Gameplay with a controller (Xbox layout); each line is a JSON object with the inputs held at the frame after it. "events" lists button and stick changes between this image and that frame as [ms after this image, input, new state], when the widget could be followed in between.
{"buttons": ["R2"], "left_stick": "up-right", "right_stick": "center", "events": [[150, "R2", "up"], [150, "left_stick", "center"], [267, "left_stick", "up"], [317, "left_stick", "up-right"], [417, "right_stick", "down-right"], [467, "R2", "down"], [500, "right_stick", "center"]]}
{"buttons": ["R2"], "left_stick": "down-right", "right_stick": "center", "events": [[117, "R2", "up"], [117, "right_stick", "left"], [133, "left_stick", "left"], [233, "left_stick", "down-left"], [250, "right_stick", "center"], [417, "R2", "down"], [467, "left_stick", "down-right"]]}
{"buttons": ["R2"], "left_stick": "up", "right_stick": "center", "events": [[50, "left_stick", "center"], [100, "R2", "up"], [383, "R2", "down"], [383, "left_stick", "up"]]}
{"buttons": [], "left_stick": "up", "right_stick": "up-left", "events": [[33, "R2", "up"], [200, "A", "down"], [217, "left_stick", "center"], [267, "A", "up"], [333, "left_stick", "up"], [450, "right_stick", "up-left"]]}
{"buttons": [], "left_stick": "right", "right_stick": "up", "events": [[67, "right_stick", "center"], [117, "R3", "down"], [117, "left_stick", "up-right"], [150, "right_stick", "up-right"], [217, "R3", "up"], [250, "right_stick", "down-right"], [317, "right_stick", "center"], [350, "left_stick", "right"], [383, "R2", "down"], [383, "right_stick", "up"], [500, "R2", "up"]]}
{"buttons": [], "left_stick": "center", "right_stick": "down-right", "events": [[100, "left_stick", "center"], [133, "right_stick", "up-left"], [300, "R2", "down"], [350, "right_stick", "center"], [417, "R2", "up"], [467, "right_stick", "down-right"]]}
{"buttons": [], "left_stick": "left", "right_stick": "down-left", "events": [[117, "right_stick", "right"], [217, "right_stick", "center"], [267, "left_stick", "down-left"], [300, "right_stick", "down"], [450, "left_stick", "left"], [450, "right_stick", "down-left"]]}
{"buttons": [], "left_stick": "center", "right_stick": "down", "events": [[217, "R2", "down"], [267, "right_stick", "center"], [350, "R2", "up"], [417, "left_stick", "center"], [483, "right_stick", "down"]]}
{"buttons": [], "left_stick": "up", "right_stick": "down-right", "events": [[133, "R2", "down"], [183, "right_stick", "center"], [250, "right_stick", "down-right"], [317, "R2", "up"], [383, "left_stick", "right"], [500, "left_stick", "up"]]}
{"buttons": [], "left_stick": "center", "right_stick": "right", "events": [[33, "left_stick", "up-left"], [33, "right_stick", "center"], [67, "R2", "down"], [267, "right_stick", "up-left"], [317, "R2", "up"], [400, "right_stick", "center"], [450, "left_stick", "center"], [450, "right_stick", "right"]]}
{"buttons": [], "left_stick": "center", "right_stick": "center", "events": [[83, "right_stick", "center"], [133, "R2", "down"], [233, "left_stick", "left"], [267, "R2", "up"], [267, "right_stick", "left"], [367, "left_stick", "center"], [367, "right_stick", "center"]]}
══════════════════════════════
# Instructions for the task
Copy out the full material exactly as it appears.

# Your solution
Gameplay with a controller (Xbox layout); each line is a JSON object with the inputs held at the frame after it. "events" lists button and stick changes between this image and that frame as [ms after this image, input, new state], when the widget could be followed in between.
{"buttons": ["R2"], "left_stick": "up-right", "right_stick": "center", "events": [[150, "R2", "up"], [150, "left_stick", "center"], [267, "left_stick", "up"], [317, "left_stick", "up-right"], [417, "right_stick", "down-right"], [467, "R2", "down"], [500, "right_stick", "center"]]}
{"buttons": ["R2"], "left_stick": "down-right", "right_stick": "center", "events": [[117, "R2", "up"], [117, "right_stick", "left"], [133, "left_stick", "left"], [233, "left_stick", "down-left"], [250, "right_stick", "center"], [417, "R2", "down"], [467, "left_stick", "down-right"]]}
{"buttons": ["R2"], "left_stick": "up", "right_stick": "center", "events": [[50, "left_stick", "center"], [100, "R2", "up"], [383, "R2", "down"], [383, "left_stick", "up"]]}
{"buttons": [], "left_stick": "up", "right_stick": "up-left", "events": [[33, "R2", "up"], [200, "A", "down"], [217, "left_stick", "center"], [267, "A", "up"], [333, "left_stick", "up"], [450, "right_stick", "up-left"]]}
{"buttons": [], "left_stick": "right", "right_stick": "up", "events": [[67, "right_stick", "center"], [117, "R3", "down"], [117, "left_stick", "up-right"], [150, "right_stick", "up-right"], [217, "R3", "up"], [250, "right_stick", "down-right"], [317, "right_stick", "center"], [350, "left_stick", "right"], [383, "R2", "down"], [383, "right_stick", "up"], [500, "R2", "up"]]}
{"buttons": [], "left_stick": "center", "right_stick": "down-right", "events": [[100, "left_stick", "center"], [133, "right_stick", "up-left"], [300, "R2", "down"], [350, "right_stick", "center"], [417, "R2", "up"], [467, "right_stick", "down-right"]]}
{"buttons": [], "left_stick": "left", "right_stick": "down-left", "events": [[117, "right_stick", "right"], [217, "right_stick", "center"], [267, "left_stick", "down-left"], [300, "right_stick", "down"], [450, "left_stick", "left"], [450, "right_stick", "down-left"]]}
{"buttons": [], "left_stick": "center", "right_stick": "down", "events": [[217, "R2", "down"], [267, "right_stick", "center"], [350, "R2", "up"], [417, "left_stick", "center"], [483, "right_stick", "down"]]}
{"buttons": [], "left_stick": "up", "right_stick": "down-right", "events": [[133, "R2", "down"], [183, "right_stick", "center"], [250, "right_stick", "down-right"], [317, "R2", "up"], [383, "left_stick", "right"], [500, "left_stick", "up"]]}
{"buttons": [], "left_stick": "center", "right_stick": "right", "events": [[33, "left_stick", "up-left"], [33, "right_stick", "center"], [67, "R2", "down"], [267, "right_stick", "up-left"], [317, "R2", "up"], [400, "right_stick", "center"], [450, "left_stick", "center"], [450, "right_stick", "right"]]}
{"buttons": [], "left_stick": "center", "right_stick": "center", "events": [[83, "right_stick", "center"], [133, "R2", "down"], [233, "left_stick", "left"], [267, "R2", "up"], [267, "right_stick", "left"], [367, "left_stick", "center"], [367, "right_stick", "center"]]}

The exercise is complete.